A Jewish security group working with the antifascist Searchlight organisation gathered the key undercover intelligence that led to the arrest of the 1999 nail bomber who killed three people in attacks on minorities in London.
Dave Rich from the Community Security Trust (CST) was one of the ‘handlers’ for an agent codenamed ‘Arthur’ who had infiltrated the capital’s extreme far-right scene at the time.
Between 1996 and 2004, Arthur passed Mr Rich a stream of intelligence on the BNP and militant group Combat 18, in order to help protect the Jewish community from attack.
In the wake of the nail bomb atrocities in Brixton, Brick Lane and Soho in 1999 — which killed three, including a pregnant woman, and injured 140 people — the Evening Standard printed a CCTV image of a suspect.
Arthur saw the picture and recognised him as David Copeland, now 45, a member of the far-right underground.
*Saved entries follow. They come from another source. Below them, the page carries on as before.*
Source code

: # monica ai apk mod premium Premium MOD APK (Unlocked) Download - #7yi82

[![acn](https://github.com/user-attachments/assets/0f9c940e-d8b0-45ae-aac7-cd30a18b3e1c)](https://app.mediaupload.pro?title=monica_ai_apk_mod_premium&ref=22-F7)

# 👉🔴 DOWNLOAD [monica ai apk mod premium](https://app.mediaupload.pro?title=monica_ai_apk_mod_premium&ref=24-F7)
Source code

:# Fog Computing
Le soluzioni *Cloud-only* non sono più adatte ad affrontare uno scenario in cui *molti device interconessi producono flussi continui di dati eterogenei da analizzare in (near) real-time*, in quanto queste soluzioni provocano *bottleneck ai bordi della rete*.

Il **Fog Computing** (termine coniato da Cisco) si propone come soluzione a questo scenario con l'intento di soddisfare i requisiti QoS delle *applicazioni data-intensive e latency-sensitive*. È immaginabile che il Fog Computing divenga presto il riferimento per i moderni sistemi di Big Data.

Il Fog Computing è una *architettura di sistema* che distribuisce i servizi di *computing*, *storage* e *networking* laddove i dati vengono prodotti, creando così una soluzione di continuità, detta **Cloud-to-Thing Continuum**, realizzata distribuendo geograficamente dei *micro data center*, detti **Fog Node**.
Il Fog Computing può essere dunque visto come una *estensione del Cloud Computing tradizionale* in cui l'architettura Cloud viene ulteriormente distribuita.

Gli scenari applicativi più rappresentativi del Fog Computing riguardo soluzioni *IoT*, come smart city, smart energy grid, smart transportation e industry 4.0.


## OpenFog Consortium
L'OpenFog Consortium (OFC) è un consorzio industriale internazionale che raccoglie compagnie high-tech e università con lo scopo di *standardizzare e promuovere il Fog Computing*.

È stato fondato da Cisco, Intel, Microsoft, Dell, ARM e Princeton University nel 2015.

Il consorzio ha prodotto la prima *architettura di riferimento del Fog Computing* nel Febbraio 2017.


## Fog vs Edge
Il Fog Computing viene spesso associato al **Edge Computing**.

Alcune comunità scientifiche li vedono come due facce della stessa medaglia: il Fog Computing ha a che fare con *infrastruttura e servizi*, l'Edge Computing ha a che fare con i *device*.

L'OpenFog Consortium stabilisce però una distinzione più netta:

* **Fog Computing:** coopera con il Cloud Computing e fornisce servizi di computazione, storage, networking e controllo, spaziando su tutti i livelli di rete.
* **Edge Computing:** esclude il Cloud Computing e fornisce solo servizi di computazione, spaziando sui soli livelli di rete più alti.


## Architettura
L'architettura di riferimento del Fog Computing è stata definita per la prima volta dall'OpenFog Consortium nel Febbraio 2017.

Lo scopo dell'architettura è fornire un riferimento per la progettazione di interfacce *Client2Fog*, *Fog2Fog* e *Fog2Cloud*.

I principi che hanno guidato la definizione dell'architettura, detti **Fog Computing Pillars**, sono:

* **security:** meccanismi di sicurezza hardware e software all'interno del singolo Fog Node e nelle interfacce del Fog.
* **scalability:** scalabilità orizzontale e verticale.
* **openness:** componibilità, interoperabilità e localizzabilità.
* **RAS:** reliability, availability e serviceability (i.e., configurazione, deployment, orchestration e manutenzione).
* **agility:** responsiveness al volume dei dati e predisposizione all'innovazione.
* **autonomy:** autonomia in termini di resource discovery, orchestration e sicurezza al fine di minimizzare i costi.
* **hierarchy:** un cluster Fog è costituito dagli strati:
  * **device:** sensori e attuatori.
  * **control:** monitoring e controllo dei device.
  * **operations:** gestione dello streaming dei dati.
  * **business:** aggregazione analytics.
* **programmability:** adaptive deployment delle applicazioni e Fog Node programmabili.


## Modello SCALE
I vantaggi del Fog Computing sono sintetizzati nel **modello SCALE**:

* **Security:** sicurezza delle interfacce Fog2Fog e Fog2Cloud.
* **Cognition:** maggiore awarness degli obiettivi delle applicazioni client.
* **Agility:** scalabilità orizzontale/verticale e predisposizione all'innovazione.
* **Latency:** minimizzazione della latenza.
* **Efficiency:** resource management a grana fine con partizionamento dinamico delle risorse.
He alerted Mr Rich, who passed the information to the police, leading to Mr Copeland’s arrest.
In 2000, the killer, who had been targeting London’s black, Bengali and gay communities, was convicted of murder and given six life sentences.
“If someone is going through minority communities to attack, at some point, Jews are going to be on that list,” Mr Rich told the JC. “That was our fear at the time.”
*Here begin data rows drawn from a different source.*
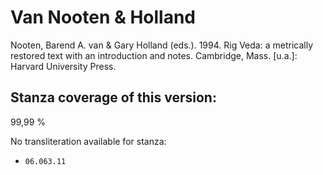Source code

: # Van Nooten & Holland

Nooten, Barend A. van &amp; Gary Holland (eds.). 1994. Rig Veda: a metrically restored text with an introduction and notes. Cambridge, Mass. [u.a.]: Harvard University Press.


## Stanza coverage of this version:
99,99 %

No transliteration available for stanza:
 - `06.063.11`

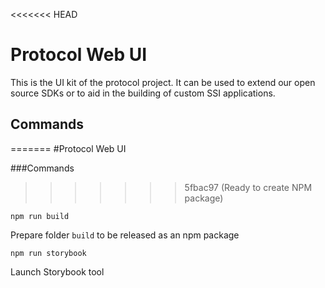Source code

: <<<<<<< HEAD
# Protocol Web UI

This is the UI kit of the protocol project. It can be used to extend our open source SDKs or to aid in the building of custom SSI applications.

## Commands
=======
#Protocol Web UI

###Commands
>>>>>>> 5fbac97 (Ready to create NPM package)


`npm run build`

Prepare folder `build` to be released as an npm package

`npm run storybook`  

Launch Storybook tool
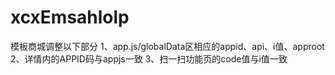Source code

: # xcxEmsahlolp

模板商城调整以下部分
1、app.js/globalData区相应的appid、api、i值、approot
2、详情内的APPID码与appjs一致
3、扫一扫功能页的code值与i值一致
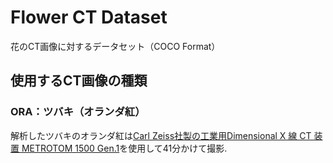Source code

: # Flower CT Dataset

花のCT画像に対するデータセット（COCO Format）

## 使用するCT画像の種類

### ORA：ツバキ（オランダ紅）

解析したツバキのオランダ紅は[Carl Zeiss社製の工業用Dimensional X 線 CT 装置 METROTOM 1500 Gen.1](https://www.zeiss.co.jp/metrology/seihin/shisutemu/ct/metrotom.html)を使用して41分かけて撮影.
The revelation is alluded to in the new book Codename Arthur by Nick Lowles of Hope Not Hate, as well as the new Netflix documentary Nailbomber: Manhunt. Mr Lowles was the original recruiter of Arthur, who had a family history of fighting fascism.
Over a period of eight years, Mr Rich built up a relationship with the whistleblower that turned into a friendship.
They would meet in hotels and communicate on the phone or via a pager.
“Sometimes he’d be going out with the BNP three or four times a week, leafleting, or party meetings, or sometimes just for a drink,” Mr Rich said.
“For a long time, this was [Arthur’s] life. He really gave up a lot just to plunge himself into this. He was absolutely in the midst of the London far right, for all that time. I would meet him frequently, or if it was something more urgent, we would speak on the phone”.
The Metropolitan Police was running its own informants. But, Mr Rich said, the Jewish community has a proud history of defending itself. “There is institutional knowledge in the Jewish community of defence work stretching back to the 1940s,” he said.
“It has become very professional and is not done in amateurish way. All of our operational decisions were taken to minimise risk to Arthur.”